By Michael Green, Executive Director of the Social Progress Imperative
This is the fifth post in our blog series on ‘What kind of ‘data revolution’ do we need for post-2015?’
Last month, the Open Knowledge Foundation published a report which concluded that Governments around the world are not providing “enough information in an accessible form to their citizens and businesses”. They found that the index – created from the results of community-based surveys in 70 countries – did not paint a complete picture: “many countries where governments are less open” they said, were not assessed owing to a “lack of openness or a sufficiently engaged civil society” pointing out that this included an astonishing 30 countries who are members of the Open Government Partnership! The very fact that they were unable to include 30 of their own member countries on their index, specifically because of a lack of suitable data, illustrates just how urgently policy-makers need to tackle what can only be described as a data apartheid.
This problem – of how much and which data is measured and made publicly available – is related to its sister problem: how to measure the ‘progress’ of countries, particularly as they journey from developing through to developed societies.
Last month the UK Chancellor made a visit to China (the first of a number planned by the UK Government), one of the purposes of which was to entice the emerging middle classes to come to London to spend their foreign income. It begs an interesting question: should we think of China as a member of the rich ‘North’ or the poor ‘South’? The trouble is, it’s neither, and it’s the reason terms such as ‘emerging economies’ and the ‘BRICs’ have come into common vernacular – an attempt to define the way that the global poverty gap has narrowed over the last 20 years. Yet, despite this change, the North/South framing persists in the language of international development and, crucially, the way we measure the world.
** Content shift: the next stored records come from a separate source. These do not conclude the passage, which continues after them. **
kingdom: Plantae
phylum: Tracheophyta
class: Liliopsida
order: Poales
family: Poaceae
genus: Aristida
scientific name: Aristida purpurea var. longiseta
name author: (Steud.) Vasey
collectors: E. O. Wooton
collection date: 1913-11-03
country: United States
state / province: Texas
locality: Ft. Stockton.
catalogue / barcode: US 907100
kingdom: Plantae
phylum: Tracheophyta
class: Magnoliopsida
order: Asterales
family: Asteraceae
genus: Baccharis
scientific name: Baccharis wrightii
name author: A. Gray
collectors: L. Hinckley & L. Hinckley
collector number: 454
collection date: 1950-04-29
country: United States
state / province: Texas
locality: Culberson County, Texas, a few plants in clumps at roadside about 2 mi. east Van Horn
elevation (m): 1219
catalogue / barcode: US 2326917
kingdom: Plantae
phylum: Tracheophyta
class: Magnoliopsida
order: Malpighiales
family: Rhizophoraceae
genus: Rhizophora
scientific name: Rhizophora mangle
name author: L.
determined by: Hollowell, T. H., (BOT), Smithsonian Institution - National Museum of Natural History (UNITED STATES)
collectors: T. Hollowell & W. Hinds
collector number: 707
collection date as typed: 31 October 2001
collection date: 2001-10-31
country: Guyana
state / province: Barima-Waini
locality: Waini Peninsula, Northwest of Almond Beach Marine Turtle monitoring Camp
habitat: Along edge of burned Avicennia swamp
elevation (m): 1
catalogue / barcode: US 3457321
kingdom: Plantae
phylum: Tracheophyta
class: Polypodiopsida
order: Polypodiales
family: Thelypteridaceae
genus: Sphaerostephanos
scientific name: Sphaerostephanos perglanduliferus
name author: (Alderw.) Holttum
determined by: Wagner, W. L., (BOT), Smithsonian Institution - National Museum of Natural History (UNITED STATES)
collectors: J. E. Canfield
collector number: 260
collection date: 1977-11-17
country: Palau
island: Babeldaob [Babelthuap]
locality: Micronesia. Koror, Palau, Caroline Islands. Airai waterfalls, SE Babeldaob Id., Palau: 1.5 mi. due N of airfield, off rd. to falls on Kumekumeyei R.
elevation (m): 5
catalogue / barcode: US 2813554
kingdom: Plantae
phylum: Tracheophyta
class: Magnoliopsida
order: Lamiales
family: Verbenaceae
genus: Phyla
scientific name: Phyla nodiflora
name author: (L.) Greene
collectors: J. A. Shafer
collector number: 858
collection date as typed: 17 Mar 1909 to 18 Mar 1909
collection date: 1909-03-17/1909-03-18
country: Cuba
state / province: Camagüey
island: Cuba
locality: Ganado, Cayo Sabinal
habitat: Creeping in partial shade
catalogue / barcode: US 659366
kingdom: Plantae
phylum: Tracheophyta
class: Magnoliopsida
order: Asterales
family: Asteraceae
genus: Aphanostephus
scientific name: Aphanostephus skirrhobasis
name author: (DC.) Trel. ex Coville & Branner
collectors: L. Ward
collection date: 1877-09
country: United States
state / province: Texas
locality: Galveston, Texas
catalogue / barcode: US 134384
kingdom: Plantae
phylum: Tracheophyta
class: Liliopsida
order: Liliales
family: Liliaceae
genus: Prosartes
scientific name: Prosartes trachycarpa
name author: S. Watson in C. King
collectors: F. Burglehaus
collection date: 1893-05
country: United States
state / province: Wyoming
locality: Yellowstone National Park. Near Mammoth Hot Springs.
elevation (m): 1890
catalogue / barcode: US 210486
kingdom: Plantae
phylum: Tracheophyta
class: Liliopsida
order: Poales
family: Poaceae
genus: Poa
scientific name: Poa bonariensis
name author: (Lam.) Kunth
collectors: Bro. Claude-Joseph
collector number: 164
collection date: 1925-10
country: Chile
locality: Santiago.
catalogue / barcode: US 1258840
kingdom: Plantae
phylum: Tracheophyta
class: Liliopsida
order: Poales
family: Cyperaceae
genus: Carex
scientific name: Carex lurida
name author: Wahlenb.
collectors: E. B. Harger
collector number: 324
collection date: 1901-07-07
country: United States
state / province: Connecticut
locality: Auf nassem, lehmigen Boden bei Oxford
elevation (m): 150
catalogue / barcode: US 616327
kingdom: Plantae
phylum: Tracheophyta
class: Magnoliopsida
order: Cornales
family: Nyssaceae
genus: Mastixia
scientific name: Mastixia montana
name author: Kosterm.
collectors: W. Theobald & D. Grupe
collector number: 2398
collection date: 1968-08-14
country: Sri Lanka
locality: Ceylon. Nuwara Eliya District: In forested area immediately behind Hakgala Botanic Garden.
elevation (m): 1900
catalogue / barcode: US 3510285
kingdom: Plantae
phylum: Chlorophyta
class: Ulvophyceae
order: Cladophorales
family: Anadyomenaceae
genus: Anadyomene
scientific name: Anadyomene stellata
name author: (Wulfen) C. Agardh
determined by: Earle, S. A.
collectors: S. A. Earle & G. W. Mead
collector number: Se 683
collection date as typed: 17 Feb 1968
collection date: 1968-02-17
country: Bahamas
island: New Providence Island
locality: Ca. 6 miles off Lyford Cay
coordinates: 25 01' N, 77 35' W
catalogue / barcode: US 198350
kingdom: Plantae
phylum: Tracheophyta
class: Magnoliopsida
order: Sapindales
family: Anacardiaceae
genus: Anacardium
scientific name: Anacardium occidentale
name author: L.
This is the development data apartheid where the world has one set of statistics for poor countries – the Millennium Development Goals (MDGs) – while rich countries compare themselves through measures created by the OECD. Middle income countries like China, Russia, Brazil and Indonesia find themselves in something of a no-man’s land: developed enough so that the MDG targets are increasingly less relevant but not rich enough to join the OECD. As a result we end up relying on the flawed measure of GDP as the only yardstick against which countries – rich and poor – can be measured.
One result of this data apartheid is that we end up looking at the world through two different lenses. The OECD, for example, produces rigorous comparative data on educational outcomes in member countries. For poorer countries we have to rely on the flawed measure of school enrolment, since there are no consistent, comparable studies of educational attainment in these non-OECD countries.
Another outcome is that crucial issues for human development in the future are going unreported (and, we fear, unaddressed) because of the lack of internationally comparable data. Mental illness, for example, carries a huge morbidity burden but there are no reliable statistics to compare the performance of all countries because mental health has never been a priority for development agencies.
This is not just an issue for statisticians and geeks. Data is a tool that helps governments, and increasingly businesses, to identify and find solutions to social problems. What we don’t measure, we won’t address.
The Social Progress Index is an effort to measure and compare the performance of countries in terms of the real things that matter to real people, not just income alone. But to do that we need reliable statistics for countries at all levels of income on things like educational attainment, shelter and housing, mental health, and violence against women, that make up social progress.
Next April we’ll be launching the second of our annual indexes. Last year we included fifty nations. In the 2014 index we plan to include both more countries and more data, but inevitably we are limited by what is actually measured. We know that data is the key that – when actors are motivated – can drive better policy, and we know that when countries are forced to compare their performance – whether that of their football team, their economic growth or their social progress, that the very act of comparison can act as a spur to improvement. The Social Progress Index is designed to act as the catalyst of this growth. As the Open Knowledge Foundation found, Governments are not providing enough data to their citizens and businesses, and that has to change.